======== Excerpt provided

Thank you for your reply! 

 

I have also come to the conclusion that a PUF based on wire delays is not suited for the CAD/FPGA environment. I am therefore going to try and implement an Oscillator Ring (OR) PUF, or an SRAM PUF instead.  

 

For a good explanation, please take a look at Figure 1 of this paper: 

 

physical unclonable functions for device authentication and secret key generation (http://videos.dac.com/44th/papers/1_3.pdf) 

 

Figure 2 shows the Oscillator based PUF. Do you think an RO PUF would work better in the environment I'm working under? 

 

 

Thanks!

The said paper was among the literature I consulted to understand the topic. I didn't yet consider the possible problems of ring oscillator realization with FPGA. These constructs are beyond my regular horizon of synchronous FPGA designs. I guess, that the general situation could be similar to the multiplexer case. I didn't mean, that they would be completely unrealizable. Your previous results are probably due to ignoring the usual behaviour of FPGA compilers. To get a logic structure exactly as you designed it, you have to switch off respectively block all optimization steps of the compiler. You should be able to realize at least some elements of puf behaviour then.

Do you know how to turn off the optimizations in Quartus II?

See the recent topic "simple" delay chain mystery for a detailed discussion how to place logic cells intentionally by using a keep synthesis attribute. You should also get familiar with the Quartus Netlist Viewer tools to check the achieved results.

I have tried to alter the optimization options, but to no avail. Going for the RO PUF, hopefully this will work better. Perhaps you could help me clarify the design of the RO PUF? I have decided to create 64 ROs to output 32 bits. What is the purpose of the counter at the end of the block?

I guess the counter is there to let you know which oscillator is faster. then you somehow output a bit if the first one is faster and a zero if the second one is faster.

================
======== Data section

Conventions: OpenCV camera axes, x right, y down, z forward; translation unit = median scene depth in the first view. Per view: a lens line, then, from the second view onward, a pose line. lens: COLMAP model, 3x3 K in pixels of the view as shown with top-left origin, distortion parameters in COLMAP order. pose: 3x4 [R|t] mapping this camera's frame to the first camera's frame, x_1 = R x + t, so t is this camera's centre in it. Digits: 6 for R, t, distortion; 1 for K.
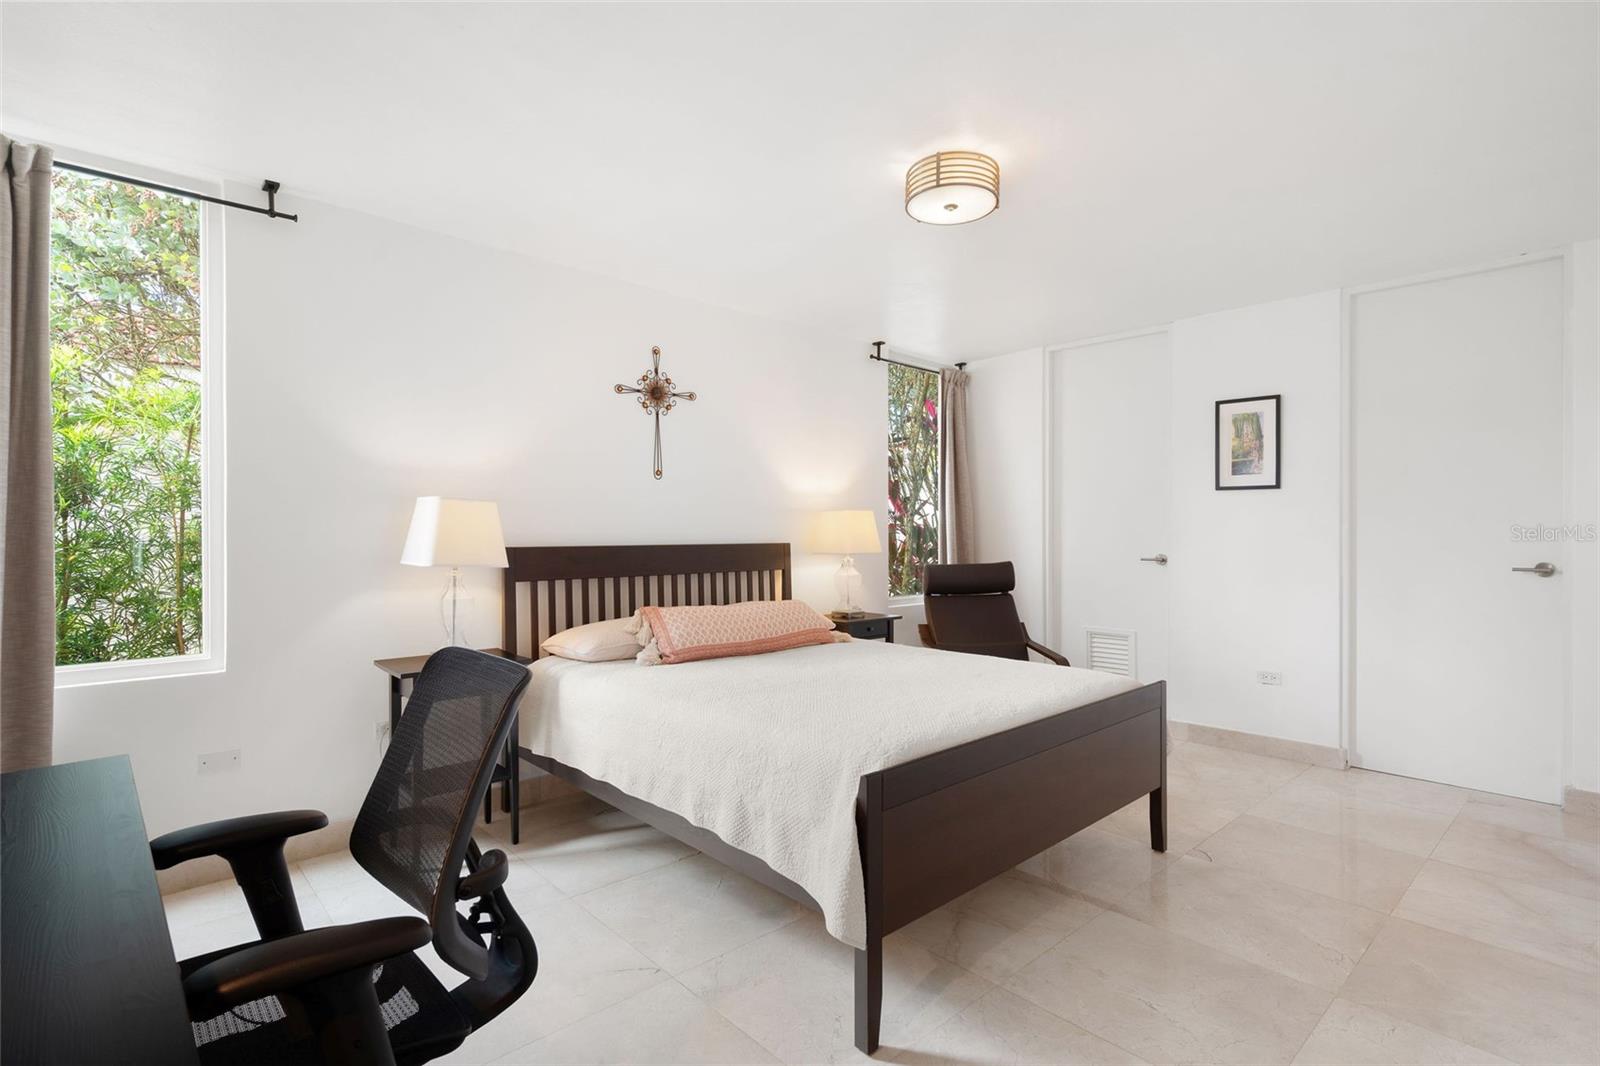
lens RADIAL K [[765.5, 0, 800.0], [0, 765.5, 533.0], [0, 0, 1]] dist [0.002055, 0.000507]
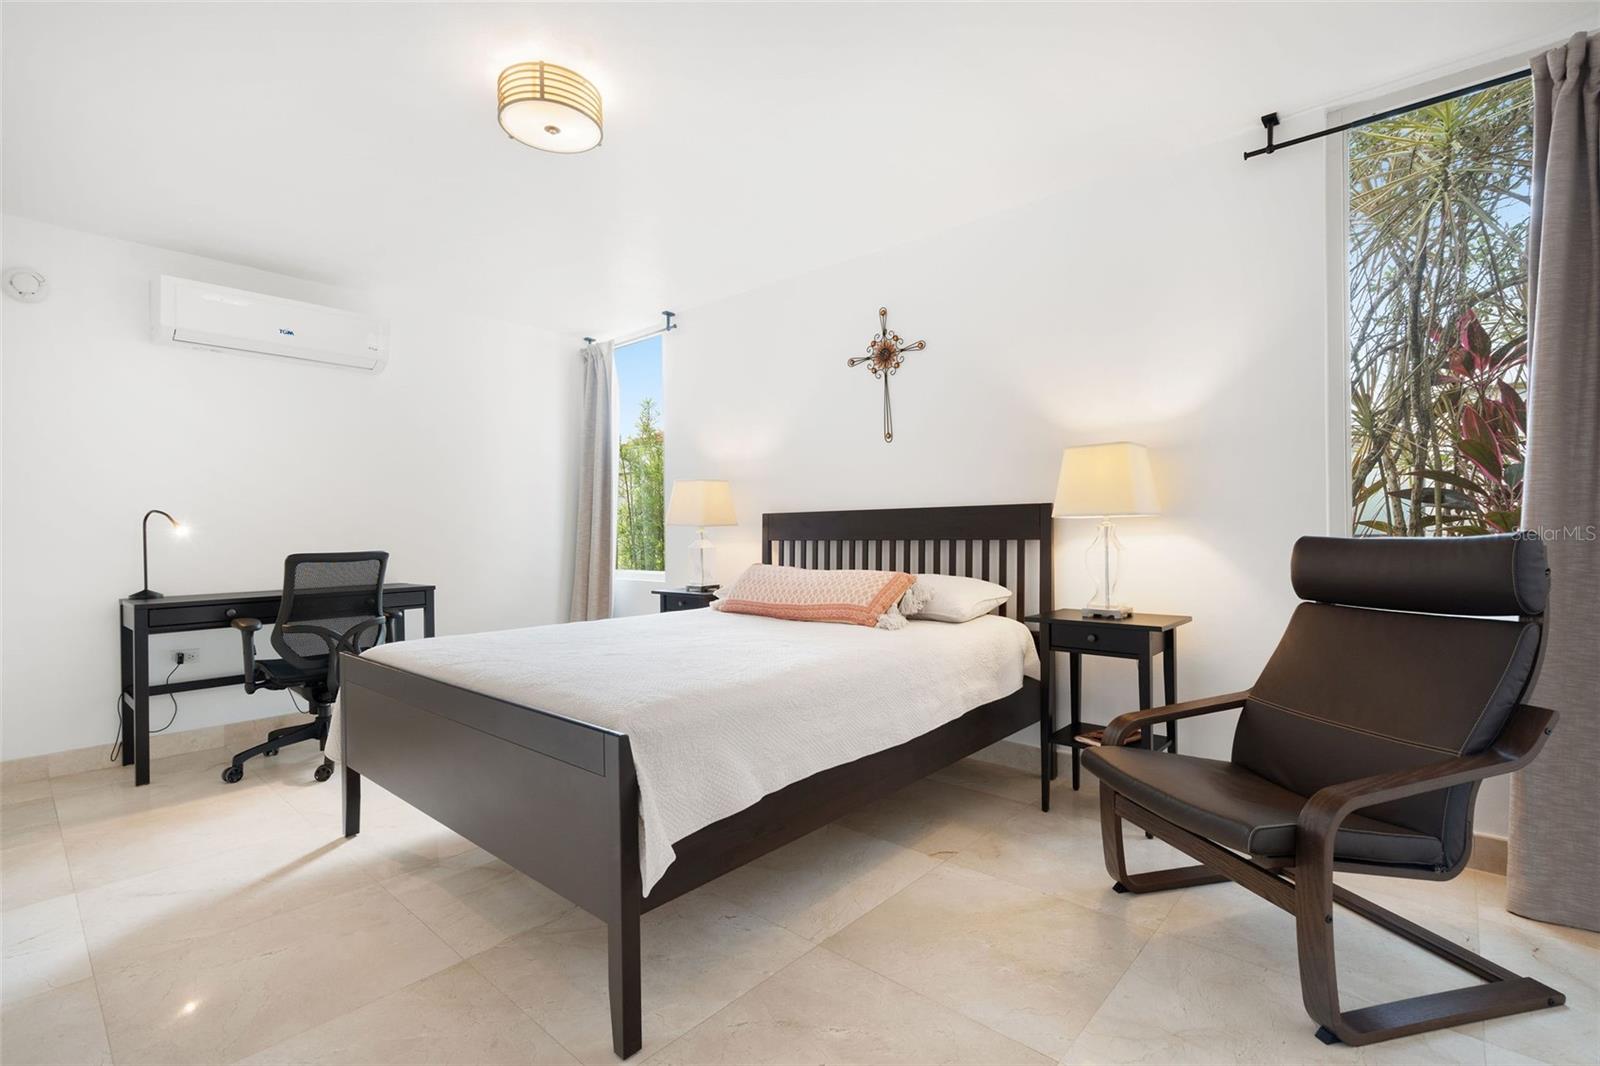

================

:: Requirement 1 ::
Answer these about the forum thread on PUFs in FPGAs:
(a) Which two kinds of PUF does the poster plan to try instead of one based on wire delays?
(b) How many ring oscillators does the poster decide to create, and how many bits should they output?
(c) Which synthesis attribute is suggested for placing logic cells intentionally?
:: Requirement 2 ::
Please continue the forum thread on PUFs in FPGAs from the point where it stops.
The data plays no part in what is asked here.

:: Task answer 1 ::
(a) An Oscillator Ring (OR) PUF or an SRAM PUF.
(b) 64 ring oscillators, to output 32 bits.
(c) A keep synthesis attribute.

:: Task answer 2 ::
 

The thing is that you need a seed...which I guess is the "input" in figure 2. Will a 32 bit input then choose two unique oscillators to compare?

See the Advanced Synthesis Cookbook available at http://www.altera.com/literature/lit-manual.jsp. Figure 13-1 in "Chapter 13. Random and Pseudorandom Functions" contains a ring oscillator used to produce random numbers. The ring_counter.v file provided with the document uses the "keep" synthesis attribute that FvM mentioned. You might have to turn off "Ignore LCELL Buffers" in the "More Analysis & Synthesis Settings" dialog box.

You should have more on-die variation if you stretch the ring oscillator across the device. Or if you want more variation from one ring oscillator to the next on the same device, place the individual ring oscillators far apart. I would expect that any method that has more single-device on-die variation will also increase the device-to-device variation for devices in the same production lot that might tend to be very similar to each other. Usually it is not a good idea to make assignments to combinational nodes, but with the "keep" synthesis attribute the combinational node names should be repeatable from compile to compile so that the assignments will work. In a LUT-based FPGA (as opposed to a p-term CPLD) you could use either LogicLock regions or LAB location assignments to assign individual combinational nodes to widely separated places on the device. Either kind of assignment is OK to stretch out the individual nodes of a single ring oscillator. Locked-origin LogicLock regions are more convenient to place each ring oscillator in a small area with the ring oscillators spread apart from each other; simply assign an instance of the entire ring oscillator block of hierarchy to each region. 

 

 

--- Quote Start ---  

P.S.: I understand, that the intention is to generate an unique device signature. I think this may be difficult based on FPGA delay variations.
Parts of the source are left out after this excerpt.